MATLAB: How many neurons in the hidden layer??

emotion recognitionhidden layer

Number of neurons in the input layer of my feed-forward network is 77, number of neurons in output layer is 7, I want to use multiple hidden layers, How many neurons, Should I keep in each hidden layer from first to last between input and output layer

Best Answer

For a given performance on training data, the fewer the number of weights, the better. Then the net will better generalize to validation, test and unseen data with the same statistical properties.
Since universal approximators can be made with a single hidden layer. Most default configurations have an I-H-O node topology for I dimensional inputs, O-dimensional outputs and H hidden nodes. The resulting number of unknown weights is
Nw = (I+1)*H+(H+1)*O
With Ntrn input/target training pairs, the number of training equations is
Ntrneq = Ntrn*O.
For the number of unknowns to not exceed the number of equations, Nw <= Ntrneq which yields the following upper bound on the number of hidden nodes
H <= Hub = (Ntrneq-O)/(I+O+1)
If possible, increase stability, robustness and generalization with Nw << Ntrneq which yields.
H << Hub
It is very doubtful that you need 77 inputs.
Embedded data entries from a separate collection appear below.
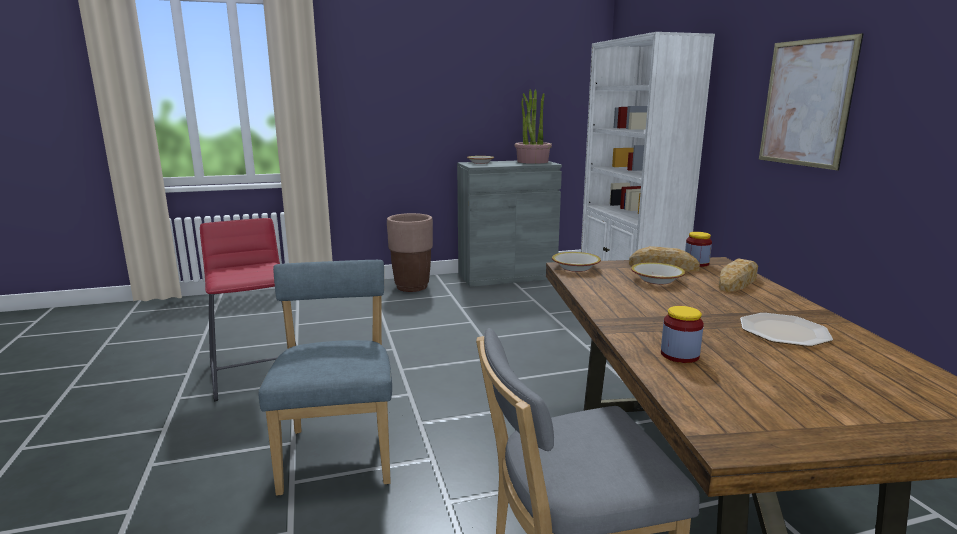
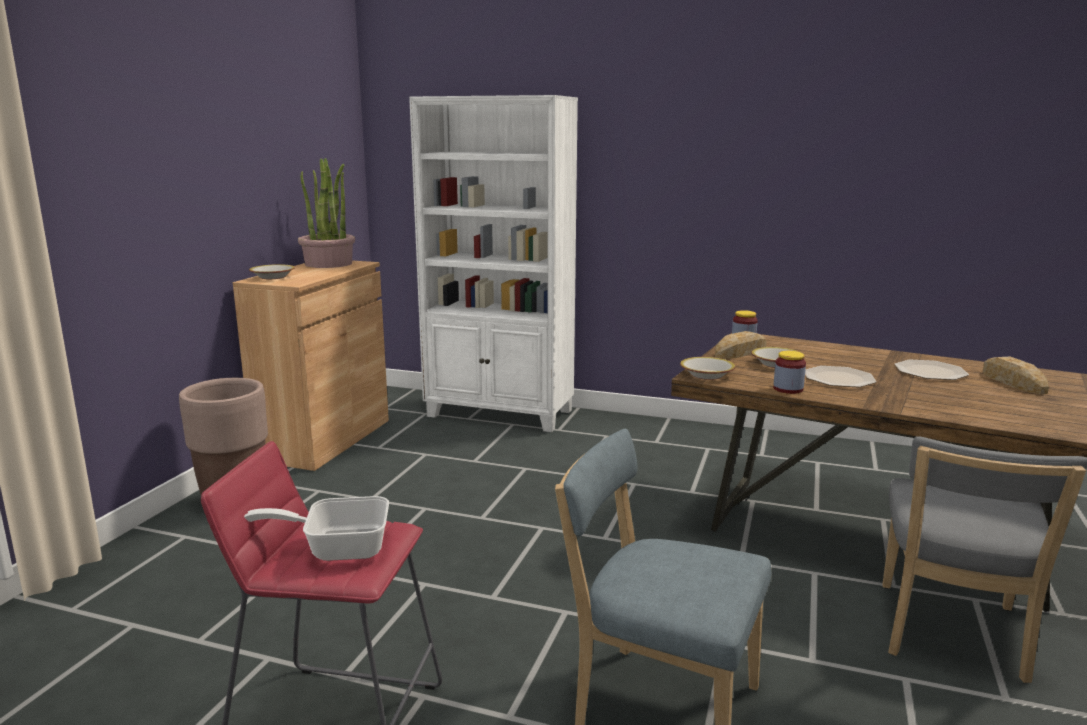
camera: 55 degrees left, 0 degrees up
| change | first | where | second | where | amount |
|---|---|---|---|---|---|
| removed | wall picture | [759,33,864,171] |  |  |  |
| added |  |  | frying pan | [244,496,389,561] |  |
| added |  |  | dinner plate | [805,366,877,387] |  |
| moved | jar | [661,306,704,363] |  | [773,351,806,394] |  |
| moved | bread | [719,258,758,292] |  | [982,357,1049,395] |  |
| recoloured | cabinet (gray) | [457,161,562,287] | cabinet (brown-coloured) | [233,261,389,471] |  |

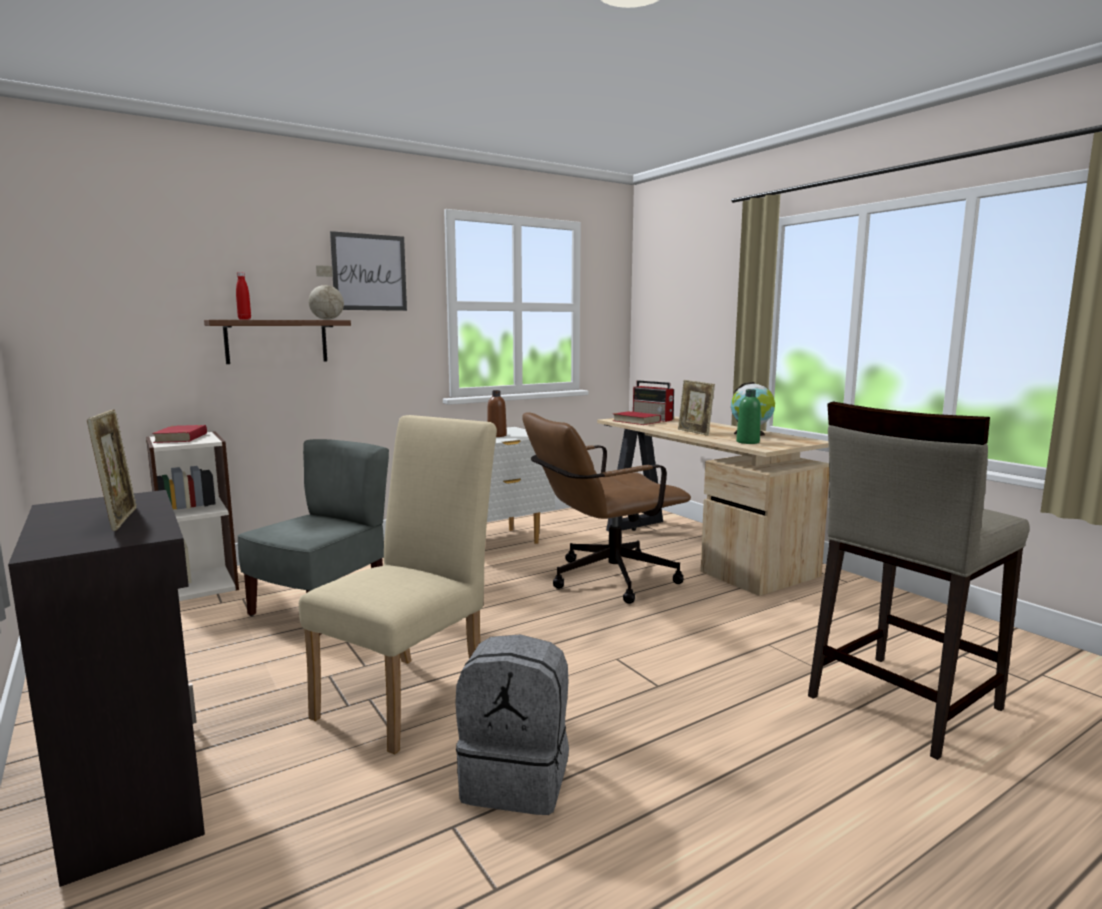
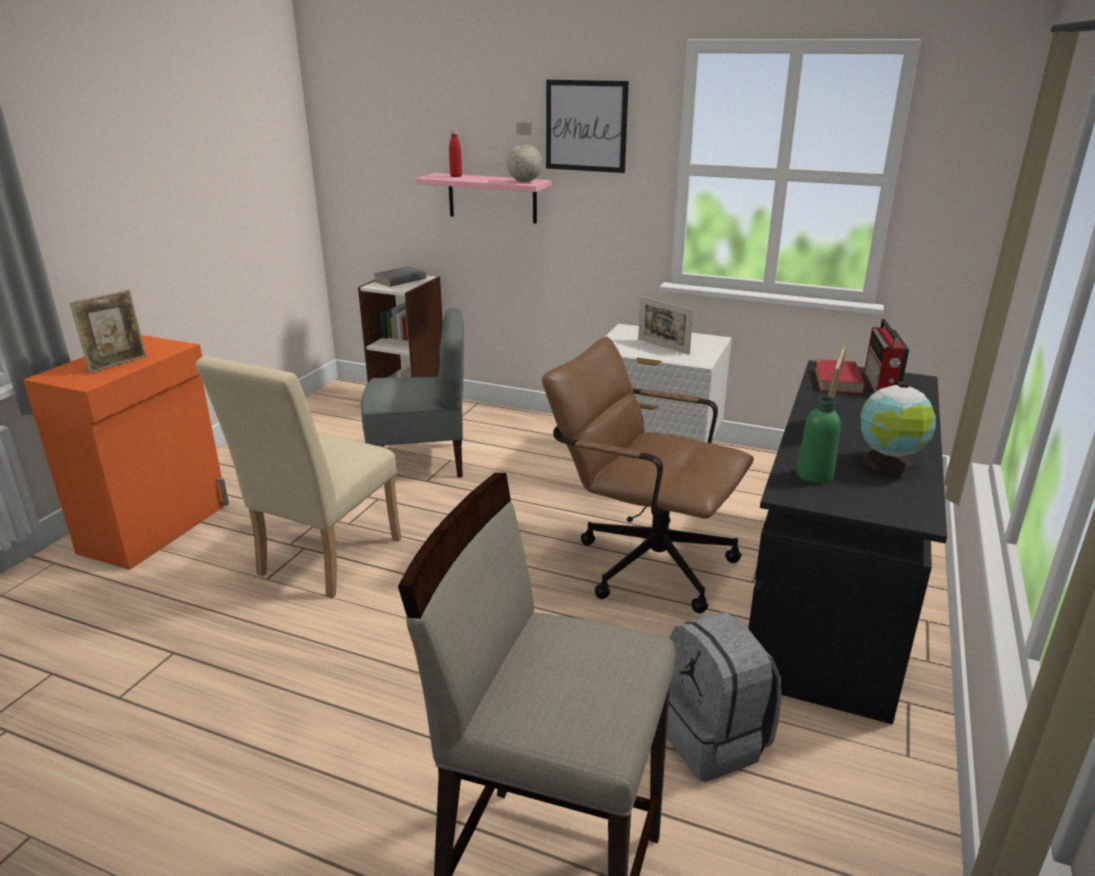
camera: 55 degrees right, 15 degrees up
| change | first | where | second | where | amount |
|---|---|---|---|---|---|
| moved | rucksack (gray) | [455,634,569,815] |  | [666,612,781,782] |  |
| replaced | beverage bottle (brown-coloured) | [487,390,507,437] | picture frame | [638,296,693,354] |  |
| recoloured | cabinet (blackish) | [8,490,205,887] | cabinet (orangey) | [23,335,229,570] |  |
| recoloured | book (red-coloured) | [152,425,207,443] | book (gray) | [373,266,428,287] |  |
| recoloured | bracket shelf (brown-coloured) | [204,320,351,364] | bracket shelf (pink) | [416,173,552,223] |  |
| recoloured | desk table (sand-coloured) | [597,416,829,596] | desk table (blackish) | [748,360,947,724] |  |
| turned | chair (sand-coloured) | [299,415,497,754] |  | [196,356,401,599] | 120 degrees clockwise |

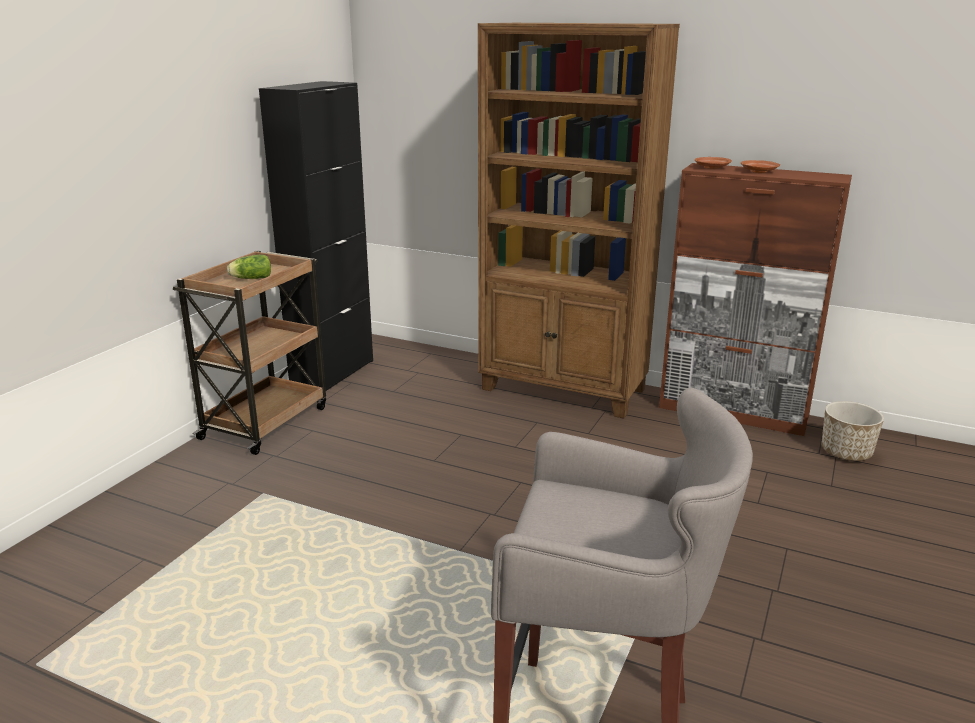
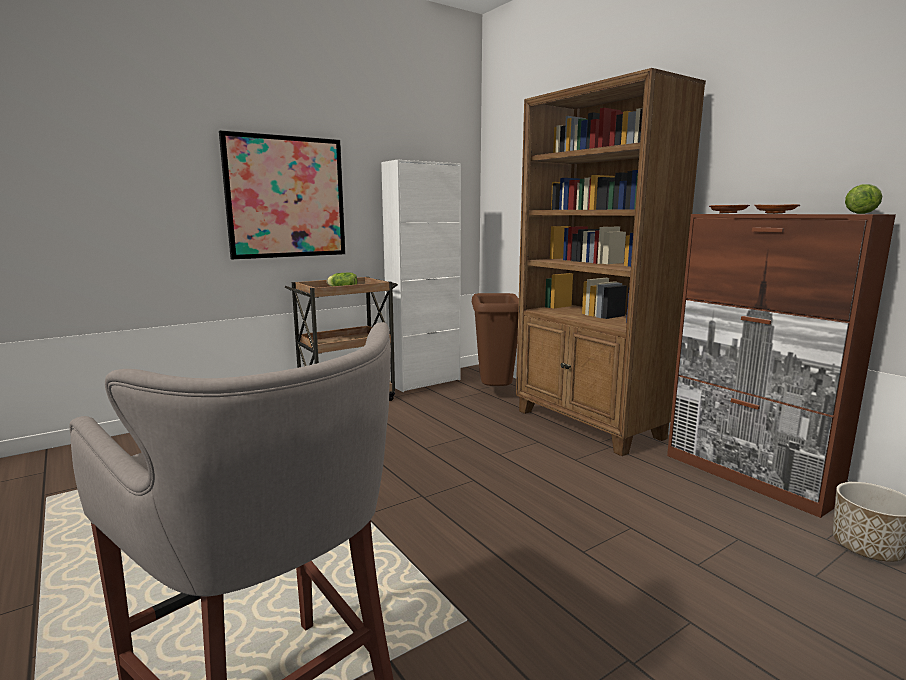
camera: 30 degrees right, 10 degrees down
| change | first | where | second | where | amount |
|---|---|---|---|---|---|
| added |  |  | wall picture | [219,130,345,259] |  |
| added |  |  | rubbish bin (brown-coloured) | [472,293,519,386] |  |
| added |  |  | head of lettuce | [845,184,882,214] |  |
| recoloured | cabinet (blackish) | [259,81,373,391] | cabinet (white) | [381,160,461,392] |  |

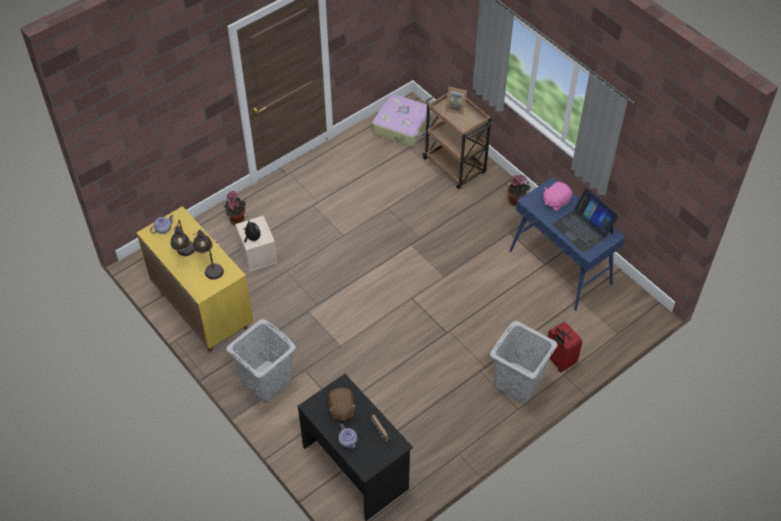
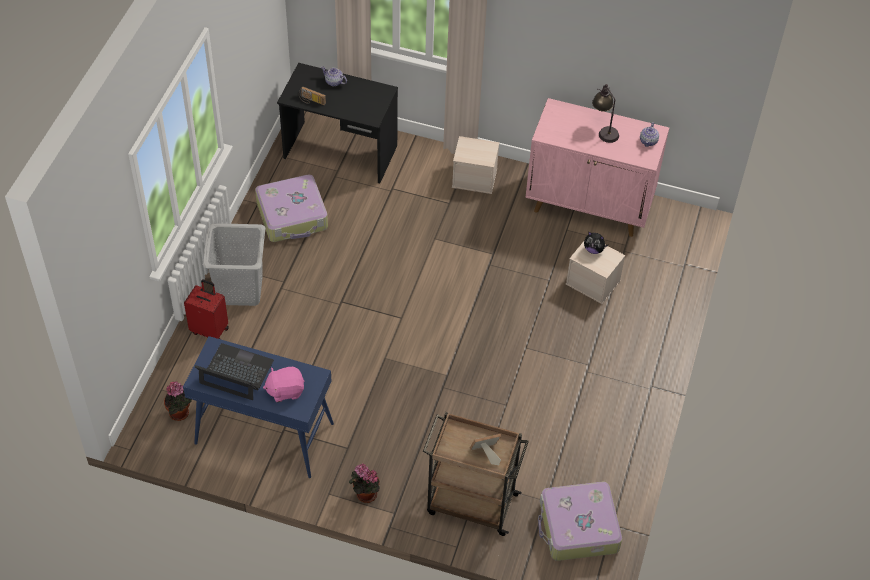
camera: 145 degrees right, 0 degrees up
| change | first | where | second | where | amount |
|---|---|---|---|---|---|
| removed | table lamp | [193,230,224,280] |  |  |  |
| removed | cuddly toy (brown-coloured) | [328,388,356,421] |  |  |  |
| added |  |  | travel case | [255,175,328,242] |  |
| moved | houseplant | [224,191,246,225] |  | [164,381,192,421] |  |
| replaced | laundry basket (gray) | [226,319,296,402] | storage container (sand-coloured) | [452,136,499,194] |  |
| recoloured | cabinet (yellow-coloured) | [136,206,254,352] | cabinet (pink) | [525,98,669,237] |  |
| turned | cuddly toy (pink) | [543,182,572,211] |  | [263,367,305,402] | 120 degrees counterclockwise |

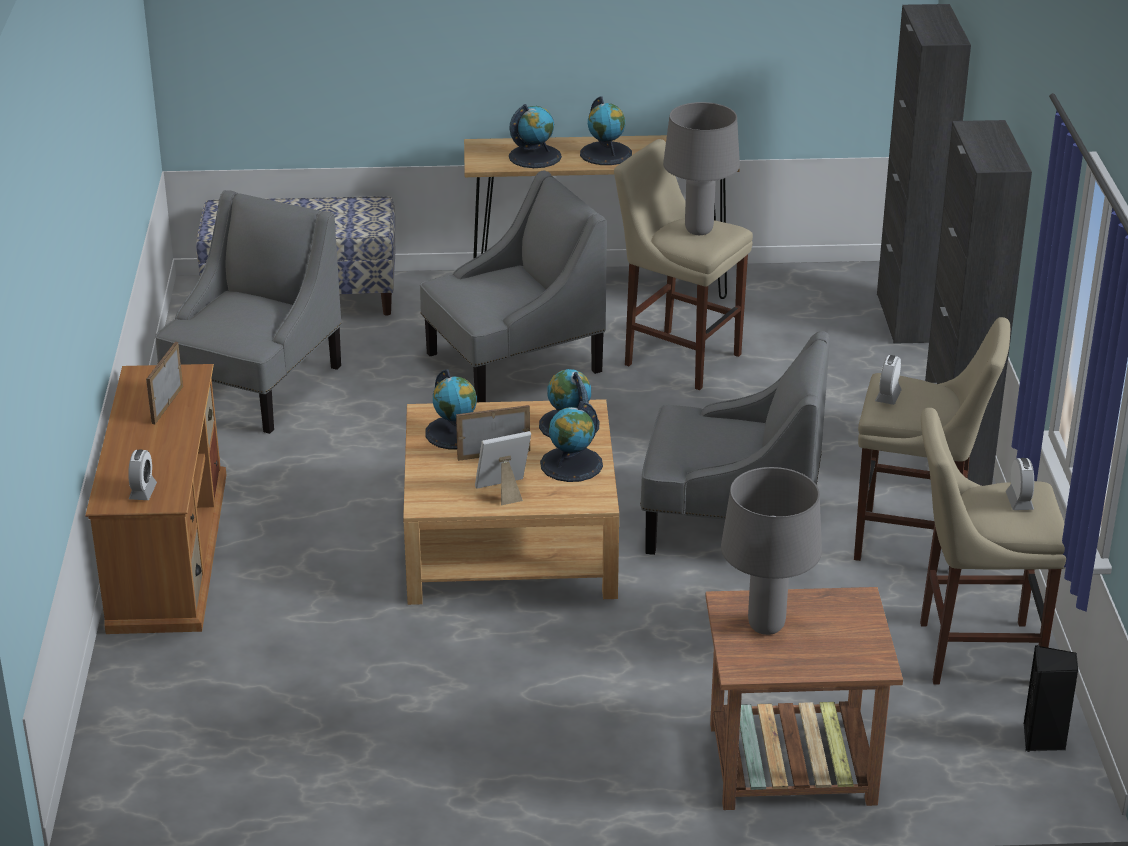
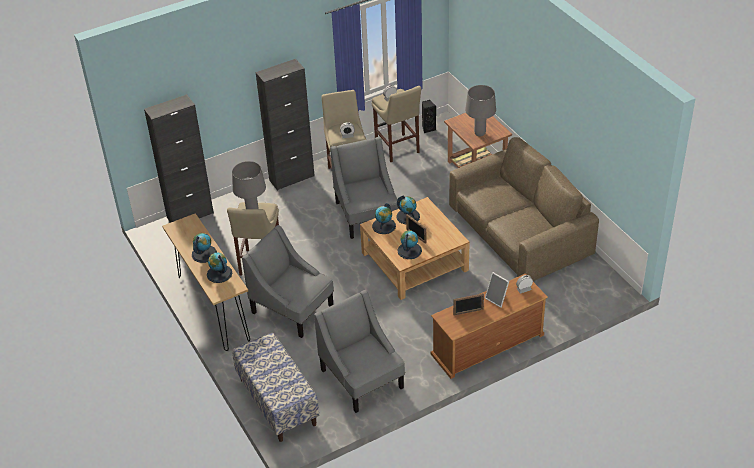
camera: 115 degrees left, 10 degrees up
| change | first | where | second | where | amount |
|---|---|---|---|---|---|
| added |  |  | sofa (brown-coloured) | [449,137,599,281] |  |
| moved | picture frame | [475,431,531,505] |  | [485,272,509,308] |  |
| turned | easy chair (gray) | [155,190,341,434] |  | [314,290,405,413] | 60 degrees clockwise |

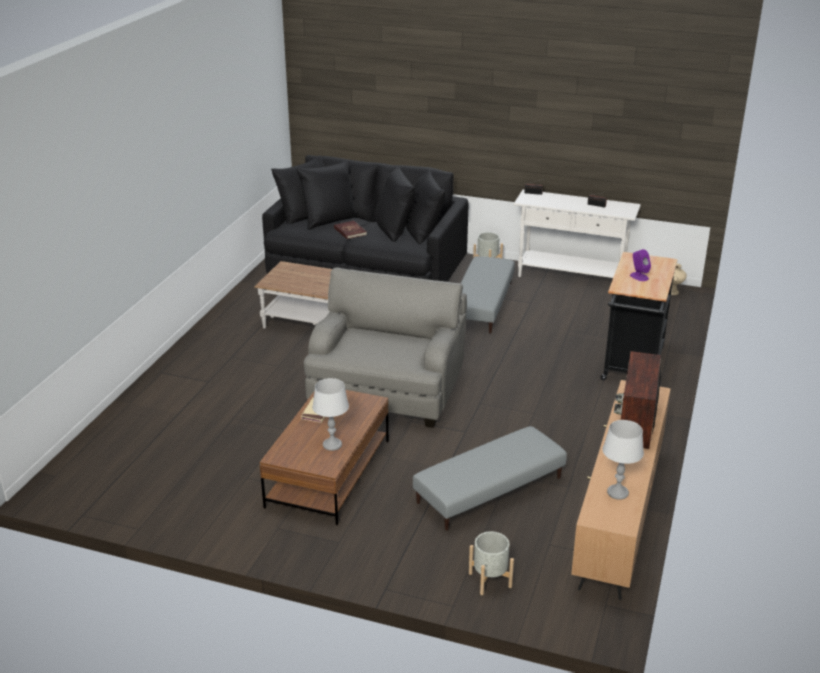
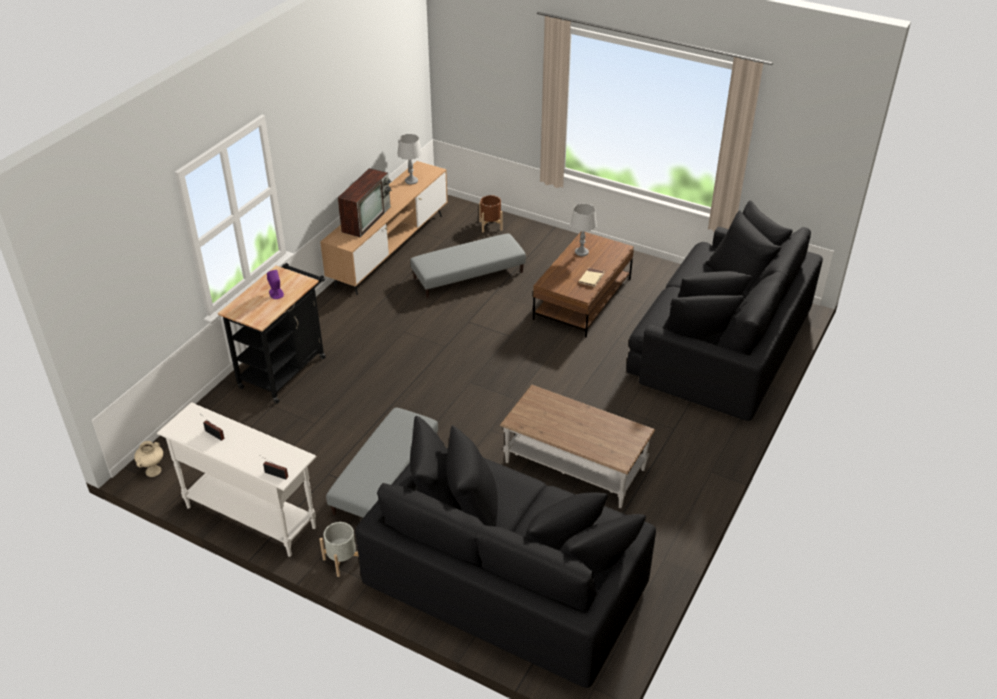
camera: 170 degrees left, 10 degrees up
| change | first | where | second | where | amount |
|---|---|---|---|---|---|
| removed | easy chair (gray) | [304,268,467,428] |  |  |  |
| removed | book (red-coloured) | [334,221,367,239] |  |  |  |
| added |  |  | sofa (blackish) | [627,200,823,421] |  |
| recoloured | flower pot (gray) | [469,531,514,595] | flower pot (brown-coloured) | [479,195,502,232] |  |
Using more than necessary will increase the number of weights and, typically, destabilize your design. Therefore, you should first reduce the number of inputs before trying to reduce the number of hidden nodes.
The choice of variables obtained from the linear STEPWISE and STEPWISEFIT model functions are, typically relevant.
Hope this helps.
Thank you for formally accepting my answer
Greg
PS I should have a number of posts in the NEWSGROUP and ANSWERS which are relevant.